Hanna Ziadeh, Al-Ahram Weekly, Cairo
"An Iraqi in Paris offers interesting insights into the diversity of Arab cultures and nations and the truth beind the Islamic monoculture so often portrayed in the Western media. It's a thoroughly engaging book with an irrepressible narrator."
Kara Kellar Bell, www.laurahird.com
“It is a manifesto of tolerance. It is a text more like the taste of wine: sweet and sour, biting, exhilarating, strong and flowing. Such a novel gives the saga of Iraqi (and Arab) exile a literary value we have been waiting for for such a long time.”
Yussef Bazzi, Al-Mustaqbal newspaper, Beirut
“A Modern-Day Odysseus on the Way to Hollywood.
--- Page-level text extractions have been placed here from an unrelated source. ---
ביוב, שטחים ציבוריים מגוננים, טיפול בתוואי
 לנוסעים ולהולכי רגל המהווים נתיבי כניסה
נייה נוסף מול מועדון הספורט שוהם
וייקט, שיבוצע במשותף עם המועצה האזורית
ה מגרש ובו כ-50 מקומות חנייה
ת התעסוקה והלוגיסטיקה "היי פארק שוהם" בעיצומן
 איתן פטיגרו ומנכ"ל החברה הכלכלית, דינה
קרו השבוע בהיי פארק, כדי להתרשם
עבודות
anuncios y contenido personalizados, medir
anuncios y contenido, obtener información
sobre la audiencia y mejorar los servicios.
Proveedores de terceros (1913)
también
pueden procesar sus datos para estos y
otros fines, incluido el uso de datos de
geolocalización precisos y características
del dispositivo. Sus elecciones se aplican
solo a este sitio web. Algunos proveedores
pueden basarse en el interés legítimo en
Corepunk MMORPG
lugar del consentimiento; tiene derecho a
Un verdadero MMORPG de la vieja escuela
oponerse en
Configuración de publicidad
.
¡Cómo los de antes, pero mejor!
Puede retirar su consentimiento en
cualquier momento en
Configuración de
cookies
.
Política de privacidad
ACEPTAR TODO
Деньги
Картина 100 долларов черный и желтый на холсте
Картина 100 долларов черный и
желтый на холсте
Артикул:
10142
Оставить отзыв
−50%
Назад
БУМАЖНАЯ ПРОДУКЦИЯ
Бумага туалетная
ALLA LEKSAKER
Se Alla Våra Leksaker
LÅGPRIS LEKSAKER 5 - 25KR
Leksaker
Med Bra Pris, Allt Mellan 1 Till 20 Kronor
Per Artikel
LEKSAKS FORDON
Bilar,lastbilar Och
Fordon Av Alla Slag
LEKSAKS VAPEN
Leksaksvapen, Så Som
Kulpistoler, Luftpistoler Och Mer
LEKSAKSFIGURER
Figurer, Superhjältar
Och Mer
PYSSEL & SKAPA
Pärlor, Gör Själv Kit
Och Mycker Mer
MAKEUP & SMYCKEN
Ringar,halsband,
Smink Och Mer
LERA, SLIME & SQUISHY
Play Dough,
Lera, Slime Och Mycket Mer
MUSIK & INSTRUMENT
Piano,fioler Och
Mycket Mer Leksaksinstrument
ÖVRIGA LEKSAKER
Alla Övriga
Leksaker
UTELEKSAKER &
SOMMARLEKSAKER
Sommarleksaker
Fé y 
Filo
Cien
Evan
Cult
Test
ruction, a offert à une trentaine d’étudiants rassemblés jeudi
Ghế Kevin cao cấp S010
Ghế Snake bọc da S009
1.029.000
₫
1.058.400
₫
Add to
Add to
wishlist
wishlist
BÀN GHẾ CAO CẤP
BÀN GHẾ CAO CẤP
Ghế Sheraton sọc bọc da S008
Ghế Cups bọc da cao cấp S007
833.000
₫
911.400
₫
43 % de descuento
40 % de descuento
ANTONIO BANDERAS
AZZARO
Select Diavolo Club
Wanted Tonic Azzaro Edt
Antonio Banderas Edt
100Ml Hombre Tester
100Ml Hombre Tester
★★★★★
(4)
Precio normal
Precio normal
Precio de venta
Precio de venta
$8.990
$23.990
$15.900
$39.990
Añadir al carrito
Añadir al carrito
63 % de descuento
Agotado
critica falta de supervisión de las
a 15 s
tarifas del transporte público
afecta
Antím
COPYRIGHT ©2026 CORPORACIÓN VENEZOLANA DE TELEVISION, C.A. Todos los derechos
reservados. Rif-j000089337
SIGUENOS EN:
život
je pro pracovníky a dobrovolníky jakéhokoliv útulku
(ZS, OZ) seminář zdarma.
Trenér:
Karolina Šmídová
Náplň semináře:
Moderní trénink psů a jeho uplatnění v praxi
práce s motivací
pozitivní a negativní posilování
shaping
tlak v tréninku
A thrilling film, full of love and humour, kindness and humanity, dreams and illusions, a film now written as an autobiographical novel which we will read with delight and admiration.”
Fadhil al-Azzawi, www.qantara.de
The first edition of An Iraqi in Paris (Banipal Books, 2005) was nominated for the 2007 International IMPAC Dublin Literary Award. Click for Long List details. It joined 137 other titles being judged for this annual award for a novel written in English or translated into English. The prize was first awarded in 1966, when the winning title was Remembering Babylon by Australian author David Malouf.